Imagine some process that has an outcome governed partly by chance and partly by mechanisms. Something more complicated than just a coin flip with a heads or tails outcome, more like flipping 100 coins, which, on average would produce 50 heads and 50 tails. A distribution of outcomes like that one has a mean, or average value, and some width, like a bell curve. A standard deviation—which mustn’t be confused with a study’s standard error (explained below) — provides the most common measure of the distribution’s width. If a scientist undertakes a single measurement from an experiment whose outcome follows a particular distribution, about 68% of the time the experiment’s result will fall between the mean minus the standard deviation and the mean plus the standard deviation.

I produced my figure here using a computer program to sample two different “normal” distributions[5], and again think bell curves. My distributions, which I’ve plotted as circles and squares, have slightly different means, 0.49 and 0.51, respectively, and identical standard deviations, 0.1.[6]

The standard deviation of a distribution is very different from the standard error in a sample of measurements. The former involves the width of the distribution and the latter estimates how accurately an experiment estimates the distribution’s mean. In the figure I show, between (and alongside) the circles and squares for each set, the averages, standard errors, and standard deviations. Each “x” marks the sample average, the thinner error bars closest to the x delimit the standard error, and the thicker error bars at the ends mark the standard deviation.

First, notice how the standard deviation error bars change length between sample sizes 20 and 50, but hardly at all between sample sizes 50 and 100. Experiments with large sample sizes provide good estimates of the underlying distributions, at least as measured by distribution width.

Second, standard errors decrease as an experiment’s sample size increases. Statisticians proved that an experiment’s standard error equals the underlying distribution’s standard deviation divided by √N, where N equals the sample size.
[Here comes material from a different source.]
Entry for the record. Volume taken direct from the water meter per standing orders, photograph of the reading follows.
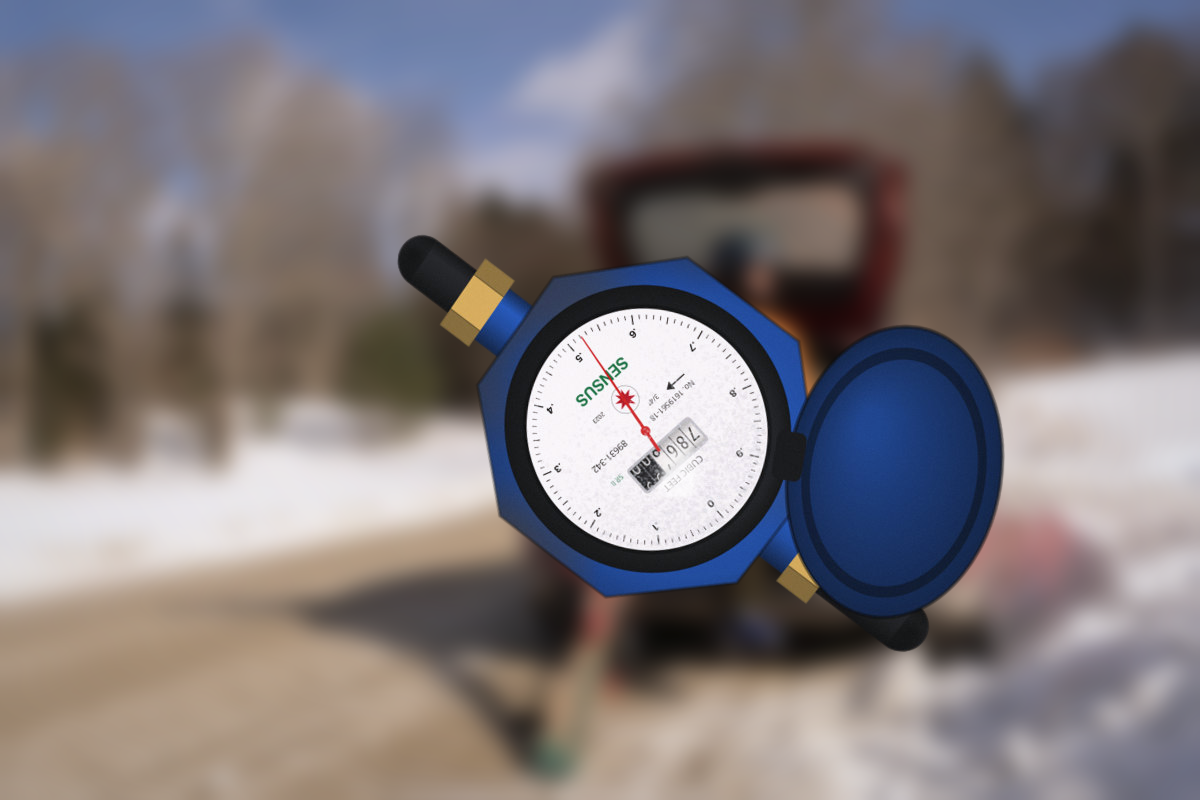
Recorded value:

Given this connection, quadrupling the sample size only halves the standard error.

Third, the standard error represents how accurately an experiment estimates the distribution’s mean. For example, compare the means and standard errors from the N = 20 experiment with the those of the N = 100 experiment. Small sample size experiments don’t estimate means terribly well, but their standard errors cover the actual means, well-estimated by the large sample size experiment.

Finally, scientists invoke statistical tests to decide whether two averages differ; for example, are there different social benefits in barren versus green environments? These tests try to distinguish differences between the estimated averages for the N = 20 experiment, where detection is impossible, and the N = 100 experiment, where the difference is clear.

—————————-

[5]Normal distributions are a more technical name for the “bell-curves” sometimes mentioned more informally. They also go by the name Gaussian distribution. I could show the formula, but more complete descriptions can be found elsewhere because they’re so normal.

[6]I gave both distributions the same standard deviation, 0.1, meaning roughly 68% of the points will fall between 0.39 (0.41) and 0.59 (0.61), verified by the really dark region in those bands for the high sample size example.